The next afternoon when Dr. Jedd came, the smile on his face reassured Mrs. Lane even before he said: “No, it isn’t typhoid—merely plain malaria, and his worrying so much about Bird has made him light-headed. What has become of the child? Tired as she was in the spring, I would not answer for her little wild-wood ladyship after a hot summer in the city.”

Then Mrs. Lane told sadly of the frequent invitations and the unanswered letters.
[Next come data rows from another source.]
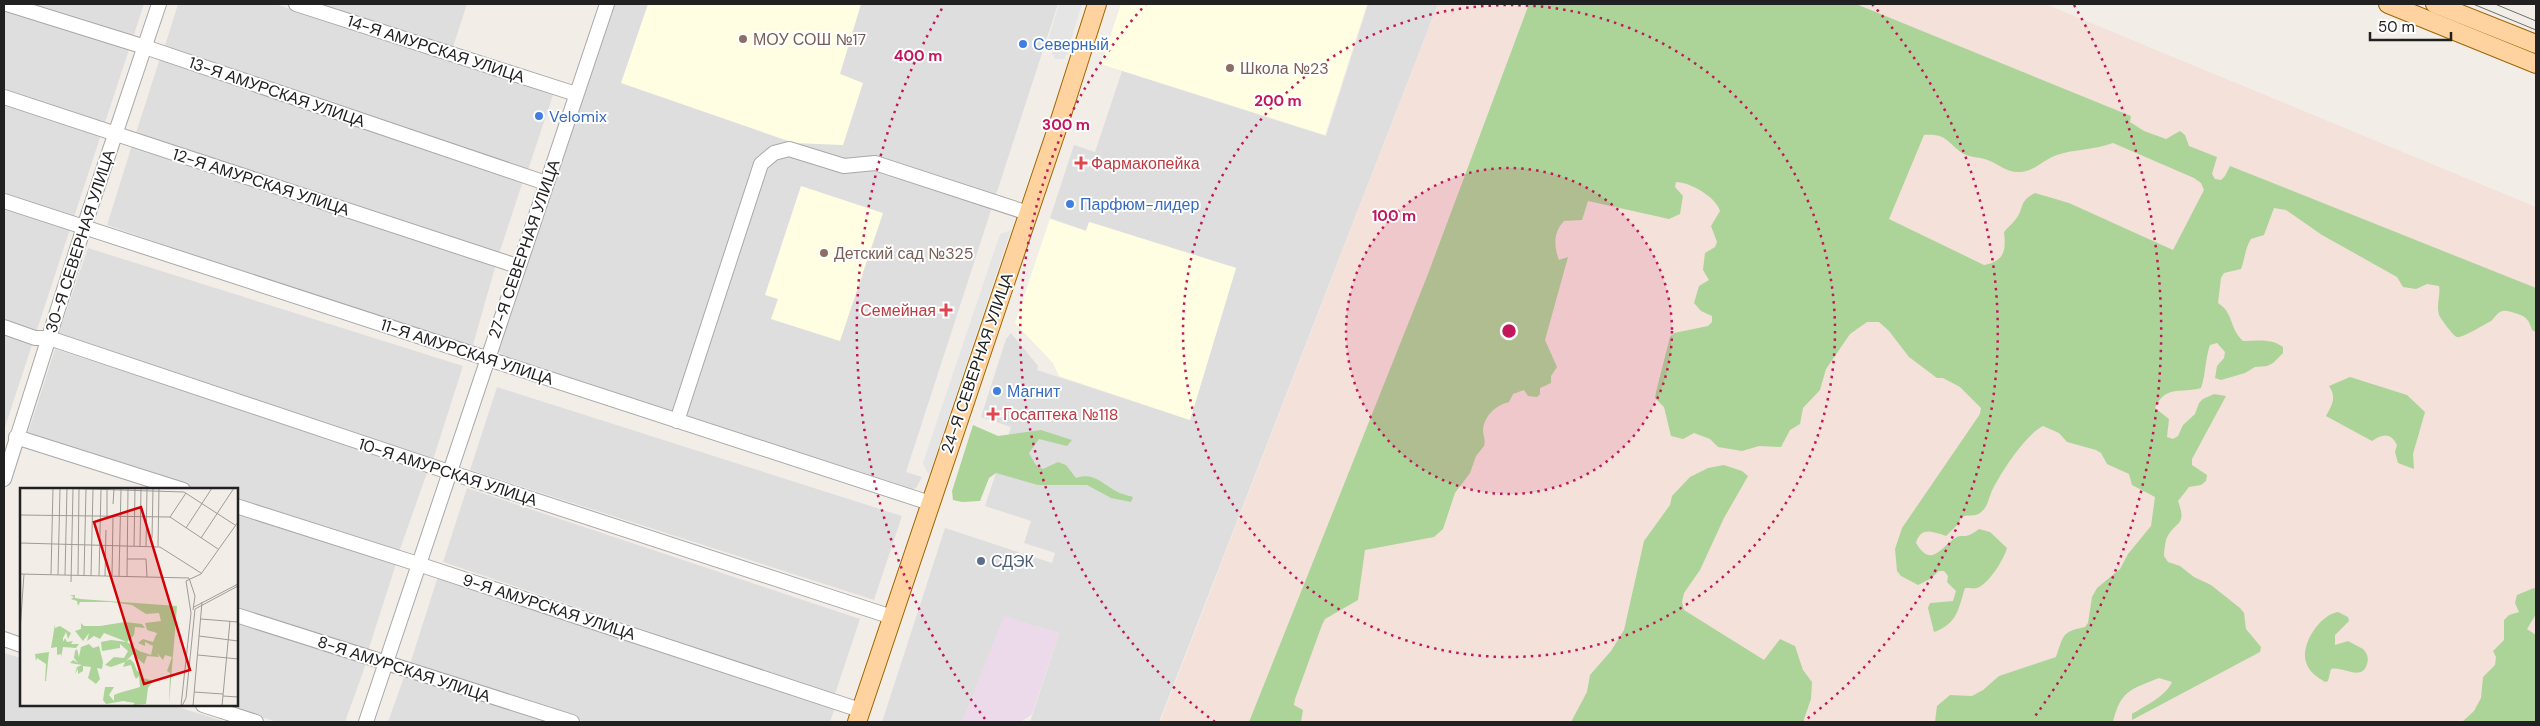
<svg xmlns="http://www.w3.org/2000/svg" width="2540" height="726" font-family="'DM Sans',sans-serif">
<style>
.residential{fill:#dfdede}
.industrial{fill:#ecd9e9}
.education{fill:#fffee3}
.military{fill:#f4e1da}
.forest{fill:#acd499;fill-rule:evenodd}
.parking{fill:#e5e5e5}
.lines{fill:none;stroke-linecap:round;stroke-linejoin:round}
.minor-casing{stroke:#a8a8a8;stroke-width:16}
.major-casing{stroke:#9e6600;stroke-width:20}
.minor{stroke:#fff;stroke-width:14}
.major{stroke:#ffd39f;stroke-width:18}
.tram{stroke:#6f6f6f;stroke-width:1}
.ring{fill:none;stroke:#c2185b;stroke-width:2.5;stroke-dasharray:2.5 5}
.education-dot{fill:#8d6e63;stroke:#fff;stroke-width:2}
.shop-dot{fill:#3f7fe0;stroke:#fff;stroke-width:2}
.health-dot{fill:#e0444e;stroke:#fff;stroke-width:2}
.service-dot{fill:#5c6f8a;stroke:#fff;stroke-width:2}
.labels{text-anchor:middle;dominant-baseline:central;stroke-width:4;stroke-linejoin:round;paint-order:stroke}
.education-label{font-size:16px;fill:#785e54;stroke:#fff;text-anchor:start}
.shop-label{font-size:16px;fill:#366cbe;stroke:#fff;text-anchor:start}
.street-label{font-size:16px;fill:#212121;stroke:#fff}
.health-label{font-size:16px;fill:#be3a42;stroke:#fff;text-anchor:start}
.service-label{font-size:16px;fill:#4e5e75;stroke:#fff;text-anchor:start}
.inset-road{fill:none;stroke:#9e9c98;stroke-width:1}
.view{fill:#d20006;fill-opacity:0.15;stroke:#d20006;stroke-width:2.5}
.inset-edge{fill:none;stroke:#212121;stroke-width:2.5}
.centre{fill:#c2185b;stroke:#fff;stroke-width:2.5}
.ring-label{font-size:15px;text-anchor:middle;font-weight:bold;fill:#c2185b;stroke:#fff;stroke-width:4;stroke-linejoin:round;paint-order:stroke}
</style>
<rect width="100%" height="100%" fill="#f2eee7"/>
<g class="residential">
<polygon points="4,4 144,4 4,430"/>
<polygon points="178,4 275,4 554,92 527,173 163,52"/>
<polygon points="314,4 467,4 452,50"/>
<polygon points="614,4 1058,4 906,472 922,477 916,488 907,491 508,359 500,353 497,347 498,340"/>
<polygon points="1368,4 1438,4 1159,722 1030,722 1059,633 1005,617 962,722 882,722 945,528 1052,563 1055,553 1024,543 1031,521 985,506 1011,427 981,417 1006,339 1011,333 1038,366 1037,370 1190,420 1236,268 1090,222 1086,231 1050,218 1074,145 1095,152 1122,71 1326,136"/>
<polygon points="160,58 523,181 498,257 134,139"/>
<polygon points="132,145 496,264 471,352 107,225"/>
<polygon points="88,248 463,366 432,463 57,338"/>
<polygon points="55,349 428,470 398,555 236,503 236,490 194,490 27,436"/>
<polygon points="497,387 902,516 874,600 470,470"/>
<polygon points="467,488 860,619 835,694 443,562"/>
<polygon points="236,514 396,564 368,651 236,609"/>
<polygon points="438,576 836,705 830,722 586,722 410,664"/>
<polygon points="236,619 367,661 345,722 277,722 223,705 236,705"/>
<polygon points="4,653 21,658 21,705 171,705 227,722 4,722"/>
<polygon points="404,677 551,722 388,722"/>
</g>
<polygon class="industrial" points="1004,616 1059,633 1032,714 1021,722 962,722"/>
<g class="education">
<polygon points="648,4 861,4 840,74 863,83 843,145 794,143 621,83"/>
<polygon points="1121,4 1367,4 1325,135 1101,64"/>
<polygon points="801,186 883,213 840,341 771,319 778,299 765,295"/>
<polygon points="1050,219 1086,231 1089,222 1236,268 1190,420 1059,376 1053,363 1015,323"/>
</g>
<polygon class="military" points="1438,4 2045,4 2536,207 2536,722 1160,722"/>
<g class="forest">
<path d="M1529,4H1856L2131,116L2130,122L2144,131L2166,139L2180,131L2185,135L2189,146L2217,157L2212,174L2215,179L2221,180L2225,176L2230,166L2536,288V332L2532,330C2529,321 2527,317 2518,314C2513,313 2508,310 2503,311C2497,312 2495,318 2491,321C2485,324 2461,339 2457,337C2454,337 2442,320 2440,317C2435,307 2441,296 2439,286L2427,284L2416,289L2403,287L2397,277L2322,235L2286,210L2274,208L2264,235L2251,239C2245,248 2245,259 2241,269L2224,273L2221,278L2218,303C2234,313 2229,328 2243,341C2257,341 2271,338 2283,347V353L2273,363L2267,366L2255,367L2245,373L2221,380L2215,378L2217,366L2224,358L2225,352L2217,343L2210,345C2205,359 2206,374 2201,388C2181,394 2166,384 2155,408L2169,419L2167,437L2173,439L2178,436L2183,425L2195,414L2199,403L2203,399L2214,394L2226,396L2192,459V465L2207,475L2206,481L2201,485L2189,487L2178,501C2188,528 2174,520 2166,540C2165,545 2164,551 2164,556L2168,562L2180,566L2194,577L2211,585L2240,608L2244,613L2246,629L2261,647L2260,652L2132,720V714C2145,706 2166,696 2172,682L2159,678C2130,690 2121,690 2113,722H1935L1937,706L1950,695L1972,696L1983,690L1999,676L2056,657C2064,635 2061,632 2085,627L2088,623L2092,597L2097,588L2120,569L2128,554L2151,526L2155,497L2132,485L2129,474L2107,464L2101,453L2096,450L2067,442L2059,433L2043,426C2026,434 1999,475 1991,493C1988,501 1987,508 1980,513C1974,517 1967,514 1961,517L1959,523L1946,536C1933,532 1921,526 1916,543C1932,570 1942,545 1957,537C1960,535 1965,537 1969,535C1972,534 1976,531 1979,529L1990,532L2007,548C2004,559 1989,584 1977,588C1974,589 1968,588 1965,588C1958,610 1957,624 1934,632L1928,608L1930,603L1953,601L1956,591L1947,582L1948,576L1944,571H1939L1930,579L1918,585L1901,576L1897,571L1895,549L1902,528L1980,414L1981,408L1960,387L1943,378H1937L1909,357L1889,331L1879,322H1867L1850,334L1826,369L1820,390L1803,408L1800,424L1790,430L1781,447L1759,446L1742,451L1718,447L1710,439L1694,433L1683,439L1671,436L1664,407L1655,398L1656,392L1670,337L1674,333L1708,326L1712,322V316L1701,311L1694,303L1699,286L1709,280L1703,270L1705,253L1715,247L1717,242L1711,226L1720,211C1716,197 1690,182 1676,182L1675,187L1683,196L1680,214L1669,219L1588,201L1582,220L1564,221C1553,232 1554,247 1559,260L1568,257L1545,340L1557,367L1551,376V383L1540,388V394L1537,397L1528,396L1524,390L1513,394L1509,402C1496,405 1484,416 1483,430C1483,436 1486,440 1484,446L1476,456L1470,473L1455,493L1443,529L1434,537L1365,550L1358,600L1325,619L1322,625L1295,699L1294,705L1303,710L1301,722H1249L1428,274ZM1924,135C1949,133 1948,145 1964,154C1972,158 1982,157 1990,161C2000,165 2006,172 2018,172C2033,173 2044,159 2057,155C2075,149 2094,150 2113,143L2194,178L2201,183L2204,190L2173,250L2069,203L2035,193C2018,202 2025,207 2016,219C2012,224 2008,227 2004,232C2006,250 2005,261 1984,265L1889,219Z"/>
<path d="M2350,377L2407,395L2425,412L2413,454L2414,469L2398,463L2395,452L2397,445C2391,432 2382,434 2372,441L2326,416C2332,405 2337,398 2329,386Z"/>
<path d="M973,425L998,436L1041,430L1072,440L1067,446L1039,439L1029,453L1036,465L1043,469L1058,462L1066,465L1076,478C1092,472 1101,482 1114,490C1120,494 1127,495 1133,497L1131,502L1111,498L1087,485H1038L996,473L989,478L980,501L962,502L953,500L952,491Z"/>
<polygon points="1724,465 1742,471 1748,476 1724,518 1700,570 1684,593 1682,602 1684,610 1764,660 1780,639 1795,646 1803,670 1812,682 1811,699 1803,722 1571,722 1587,692 1590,675 1611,651 1624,630 1644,541 1670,505 1672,496 1690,477 1708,468"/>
<polygon points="2534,588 2536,590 2536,614 2527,629 2536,635 2536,722 2462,722 2474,711 2481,698 2483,677 2495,665 2496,657 2493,651 2504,640 2504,620 2509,615 2519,612 2515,603 2517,595"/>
<path d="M2338,612L2348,617L2349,621L2335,635V645L2348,641L2363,649C2367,653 2369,658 2367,664C2362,682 2343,666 2331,669L2328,681L2325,682C2317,677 2309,672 2306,662C2300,644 2321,614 2338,612Z"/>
</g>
<g class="parking">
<polygon points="1059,4 1082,4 1065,59 1055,59 1047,44"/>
<polygon points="1011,230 929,476 923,463 1000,234"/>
</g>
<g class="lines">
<defs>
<g id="minor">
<polyline points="7,4 145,47 546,183"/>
<polyline points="296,4 576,94"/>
<polyline points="4,97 517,266"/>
<polyline points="4,201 930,503"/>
<polyline points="4,327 35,338 49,338 449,472 892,617"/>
<polyline points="677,421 761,164 774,153 789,149 844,166 875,163 1028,213"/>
<polyline points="16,437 183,490"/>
<polyline points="4,479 84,227 159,4"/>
<polyline points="236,506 418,564 860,710"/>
<polyline points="236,615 572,722"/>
<polyline points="4,639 21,645"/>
<polyline points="203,705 256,722"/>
<polyline points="366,722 607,4"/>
</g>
<g id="major">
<polyline points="2388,4 2536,64"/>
<polyline points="2435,4 2536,44"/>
<polyline points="857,722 1061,117 1097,4"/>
</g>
</defs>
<use href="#minor" class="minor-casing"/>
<use href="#major" class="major-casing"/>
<use href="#minor" class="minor"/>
<use href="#major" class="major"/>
<g class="tram">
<polyline points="2473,4 2536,30"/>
<polyline points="2495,4 2536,21"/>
</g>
</g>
<circle cx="1509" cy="331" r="163" fill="#c2185b" fill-opacity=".12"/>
<g class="ring">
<circle cx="1509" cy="331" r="163"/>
<circle cx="1509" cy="331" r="326"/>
<path d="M1215 722A489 489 0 0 1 1146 4M1872 4A489 489 0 0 1 1803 722"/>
<path d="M985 719A652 652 0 0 1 944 5M2074 5A652 652 0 0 1 2033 719"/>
</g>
<g class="education-dot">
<circle cx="743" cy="39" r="5"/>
<circle cx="1230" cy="68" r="5"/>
<circle cx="824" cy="253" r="5"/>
</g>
<g class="shop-dot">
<circle cx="1023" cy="44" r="5"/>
<circle cx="539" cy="116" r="5"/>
<circle cx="1070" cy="204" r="5"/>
<circle cx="997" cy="391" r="5"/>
</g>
<g class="health-dot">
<path d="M1078.5 155.5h5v5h5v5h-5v5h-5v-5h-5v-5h5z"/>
<path d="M943.5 302.5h5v5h5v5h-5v5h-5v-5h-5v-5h5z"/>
<path d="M990.5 406.5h5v5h5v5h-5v5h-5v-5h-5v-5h5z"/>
</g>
<circle class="service-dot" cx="981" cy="561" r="5"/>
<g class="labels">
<g class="education-label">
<text x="753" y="39">МОУ СОШ №17</text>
<text x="1240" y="68">Школа №23</text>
<text x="834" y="253">Детский сад №325</text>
</g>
<g class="shop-label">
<text x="1033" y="44">Северный</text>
<text x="549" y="116">Velomix</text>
<text x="1080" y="204">Парфюм-лидер</text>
<text x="1007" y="391">Магнит</text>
</g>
<g class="street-label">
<text transform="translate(436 49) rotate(18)">14-Я АМУРСКАЯ УЛИЦА</text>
<text transform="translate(277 92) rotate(19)">13-Я АМУРСКАЯ УЛИЦА</text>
<text transform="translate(261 182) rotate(18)">12-Я АМУРСКАЯ УЛИЦА</text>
<text transform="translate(80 241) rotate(-72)">30-Я СЕВЕРНАЯ УЛИЦА</text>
<text transform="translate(524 249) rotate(-71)">27-Я СЕВЕРНАЯ УЛИЦА</text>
<text transform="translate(467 352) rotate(18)">11-Я АМУРСКАЯ УЛИЦА</text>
<text transform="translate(977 363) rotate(-71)">24-Я СЕВЕРНАЯ УЛИЦА</text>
<text transform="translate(448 472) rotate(18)">10-Я АМУРСКАЯ УЛИЦА</text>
<text transform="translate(549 607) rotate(18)">9-Я АМУРСКАЯ УЛИЦА</text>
<text transform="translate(404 669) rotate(18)">8-Я АМУРСКАЯ УЛИЦА</text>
</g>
<g class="health-label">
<text x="1091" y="163">Фармакопейка</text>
<text x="936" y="310" text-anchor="end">Семейная</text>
<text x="1003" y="414">Госаптека №118</text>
</g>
<g class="service-label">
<text x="991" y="561">СДЭК</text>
</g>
</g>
<g transform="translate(20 488)">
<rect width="218" height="218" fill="#f2eee7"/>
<path d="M55,107V110L61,111L157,118L149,217L150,185L147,183L152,169L145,167L143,172L137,165L139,169L127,168L124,176L113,166L106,173L110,171L114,175L117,183L121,184L120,189L133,193L128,200L126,216L113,217L115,215L103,213L86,216L83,212L85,199H94L89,207L94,213V207L99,205L120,199L119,188L116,191L114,187L111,177L103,179L105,174L91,179L85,177L94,169L104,170L108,163L100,156V160L82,163L81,154L91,152L107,154L119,163L131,167L133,158L125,154V158L118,155L123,151L133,154L137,145L127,142L125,135L141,133L139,125L126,126L112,117L91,114H60L58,118L57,113L51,111L54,109L50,107ZM105,134L122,136L125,140L115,139L114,147L107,154L84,145L80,151L74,148L67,153L69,145L63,153L55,143L61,141V135L64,138H80ZM35,136V140L40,138L51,145L48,151L46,144L43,150V154L45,150L47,154L53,153L51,156H59L56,160L43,159L41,170V166L37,167V159L31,160ZM69,156L73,160L79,158L83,174L82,181L77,180L80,191L76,196L68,190L71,179L63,178V183L58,186V181L55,186L57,179L62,177L50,175L53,172L58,175L54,170L55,163L57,161L59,169L61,159ZM29,164L26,193H25L26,176L17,170L16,173L15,166Z" fill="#acd499"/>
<path class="inset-road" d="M37,0L164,4L215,37M93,16L94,1M0,27L150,29L198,61M87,29V1M150,29L166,5M166,40L192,0M132,50L133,0M181,50L214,0M0,55L140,59L181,85M114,58L115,1M120,58L121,1M126,58L127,0M138,58L139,0M107,71H126L127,89M0,86L169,90M31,86L33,0M38,87L40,0M45,87L47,0M58,87L59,1M64,87L66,1M71,88L73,1M79,88L81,1M85,88L86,42M92,88L93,29M99,88L101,1M107,89L108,1M169,90L175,108L173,122M51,94L53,1M174,119L218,96M181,131L218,134M0,143L4,86M179,148L218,153M178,167L218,171M174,204L203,206M203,208L218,209M161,218L171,125L166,93L181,86L218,34M162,218L166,210L175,121L218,98M173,218L182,114M202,218L210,133"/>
<path class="view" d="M121,19L170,182L124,196L74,34Z"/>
<rect width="218" height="218" class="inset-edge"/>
</g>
<circle cx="1509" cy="331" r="8" class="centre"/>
<g class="ring-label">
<text x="918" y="61">400 m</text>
<text x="1278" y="106">200 m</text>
<text x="1066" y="130">300 m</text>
<text x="1394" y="221">100 m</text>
</g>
<rect width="2540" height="726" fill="none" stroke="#212121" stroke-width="10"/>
<path d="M2370 32v8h81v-8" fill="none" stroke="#212121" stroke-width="2.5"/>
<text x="2378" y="32" font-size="15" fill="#212121" stroke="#ffffff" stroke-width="4" paint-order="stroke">50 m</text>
</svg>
“I’m going to town for a little vacation after the holidays, and I will look her up myself,” said the doctor, cheerily.

******

It was many weeks after the night that Lammy chopped up the pewter tea-pot and made his wonderful discovery before the fever left him, and then he felt so limp and weak that after sitting up a few minutes he was glad to crawl into bed again. His mind had only wandered during the first two or three days, but frequently he would wake up with a start from troubled sleep and ask his mother anxiously if it was really true about the tea-pot or only a dream. He was bitterly disappointed when the night before the auction came and the doctor told him that he must not go, even though his big brother Nellis had offered to put the great arm-chair in the cart and take him down in that way, all wrapped in comfortables. For the doctor said the excitement of thinking of the matter was enough without being there.

On his way out, Dr. Jedd spent a few moments before he went home, chatting to Joshua in the kitchen.